How to Conduct an Effective Employee Interview
A job interview is the first part of hiring and keeping good workers. Asking the right questions makes you as a manager more likely to select the best candidate for the job. If you don’t have good interviewing skills, you may end up offering a job to someone who is a poor fit for the job or the company. Competition abounds for skilled and talented workers. Therefore, hiring qualified employees has become both an art as well as a science. You must be a good listener, which means knowing how to reframe or redirect a conversation. In addition, you must be able to distinguish between people who want the job and the perfect candidate for the job. Despite the economic volatility of the past few years, conducting a successful interview can help you secure the best candidates for the job. The following tips may help you with the screening process:
Before the interview:
- Prepare. Although it seems obvious, many hiring managers do not familiarize themselves with a candidate’s resume and other paperwork before the interview. Not being familiar with a candidate’s information is not only rude, but also indicates to the candidate that you are disorganized and poorly prepared.
- Create a script. Having several questions prepared beforehand is very valuable. In fact, many human resources departments have prepared sets of questions that can be used as a guide. Even though you are busy (aren’t all managers?), it is very important to ask both open-ended questions as well as those that require detailed responses. For example, it is fine to ask what led the candidate to apply to the position. However, you may learn more from questions like, “Give me an example of when you had trouble meeting a deadline. How did you handle it?” Try to ask a mix of questions to gain insights into the candidates’ behavior, opinions, experience, and backgrounds. Your goal for the interview is to leave the room with a good sense of the candidate’s strengths, weaknesses, likes, and dislikes.

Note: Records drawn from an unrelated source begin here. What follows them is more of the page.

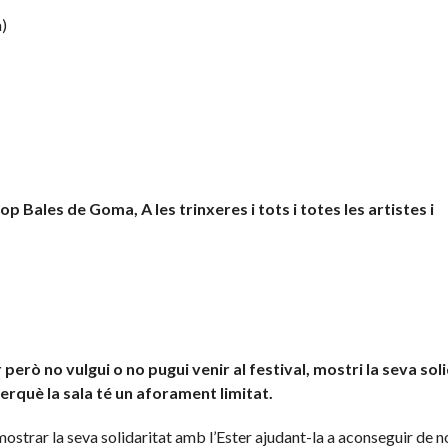
a)
 Bales de Goma, A les trinxeres i tots i totes les artistes i
erò no vulgui o no pugui venir al festival, mostri la seva sol
perquè la sala té un aforament limitat.
 mostrar la seva solidaritat amb l’Ester ajudant-la a aconseguir de n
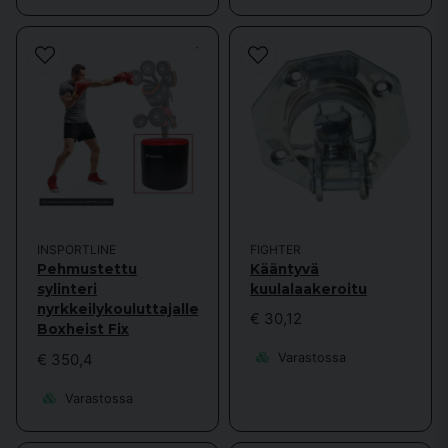
FIGHTER
INSPORTLINE
Kääntyvä
Pehmustettu
kuulalaakeroitu
sylinteri
nyrkkeilykouluttajalle
€ 30,12
Boxheist Fix
€ 350,4
Varastossa
Varastossa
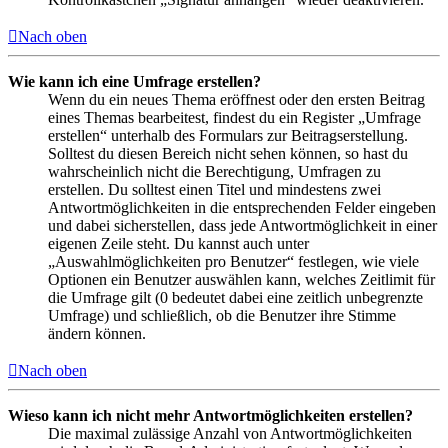
Nach oben
Wie kann ich eine Umfrage erstellen?
Wenn du ein neues Thema eröffnest oder den ersten Beitrag
eines Themas bearbeitest, findest du ein Register „Umfrage
erstellen“ unterhalb des Formulars zur Beitragserstellung.
Solltest du diesen Bereich nicht sehen können, so hast du
wahrscheinlich nicht die Berechtigung, Umfragen zu
erstellen. Du solltest einen Titel und mindestens zwei
Antwortmöglichkeiten in die entsprechenden Felder eingeben
und dabei sicherstellen, dass jede Antwortmöglichkeit in einer
eigenen Zeile steht. Du kannst auch unter
„Auswahlmöglichkeiten pro Benutzer“ festlegen, wie viele
Optionen ein Benutzer auswählen kann, welches Zeitlimit für
die Umfrage gilt (0 bedeutet dabei eine zeitlich unbegrenzte
Umfrage) und schließlich, ob die Benutzer ihre Stimme
ändern können.
Nach oben
Wieso kann ich nicht mehr Antwortmöglichkeiten erstellen?
Die maximal zulässige Anzahl von Antwortmöglichkeiten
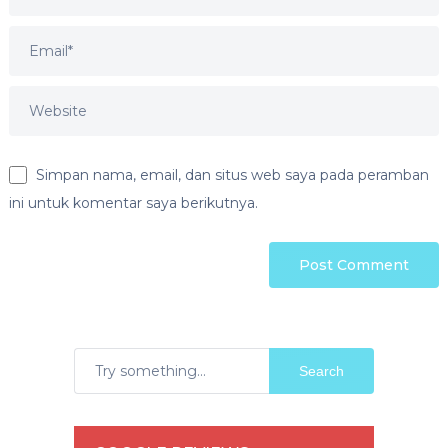
Simpan nama, email, dan situs web saya pada peramban
ini untuk komentar saya berikutnya.
Search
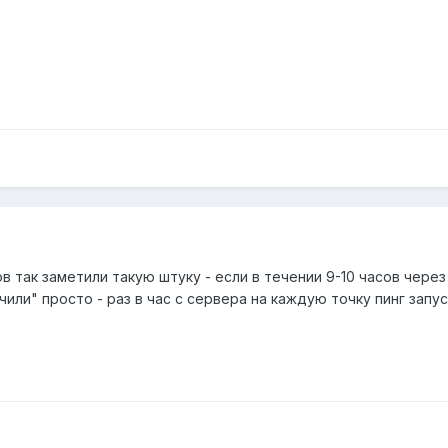
в так заметили такую штуку - если в течении 9-10 часов через
ли" просто - раз в час с сервера на каждую точку пинг запуска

- Know what you’re looking for. Be clear on the skill-set required for the position to avoid asking irrelevant questions and confusing the candidate. Making a list can help you ask pointed questions. When the candidate leaves the interview, he or she should have a sense of whether they would be a good fit for the job.
During the interview:
- Set the tone. Tell the candidates that you are glad to meet them and express your appreciation that they have come in for the interview. Use this time also to explain the interview procedure – and then follow that format as closely as you can.
- Manage your time. Do your best to stick with the schedule set aside for the meeting. However, you should be prepared to jump straight to the conclusion questions if the candidate is not qualified. There is no point wasting either of your time if the candidate is not a good match for the job.
- Listen to your instincts. Some candidates seem too good to be true, while others seem to lack the skills you need. As you assess the interview, be honest about your interviewing performance as well as the candidate’s performance. It may be that you need to pose more pointed questions or ask about different experiences. However, that said, a person’s ability to do a job will not change, no matter what questions you ask.
- Don’t forget that you are being interviewed as well. You must be aware of the impression you are making on the candidate. You are trying to sell yourself, the company, and the job to the candidates just as they are selling themselves to you. Be ready to talk about the company and the position. The more you know, the better, since the candidates will depend on you to educate them.
After the interview:
- Write it down. No matter what you think, you will not remember everything that is said during an interview. Take notes so that your memory will be triggered when it’s time to review the meeting. The more people you interview for the position, the more important note-taking becomes.
Following these simple steps will help you make accurate decisions when hiring a new employee. More often than not, the person you end up hiring will fit both the job and the company, not just one or the other.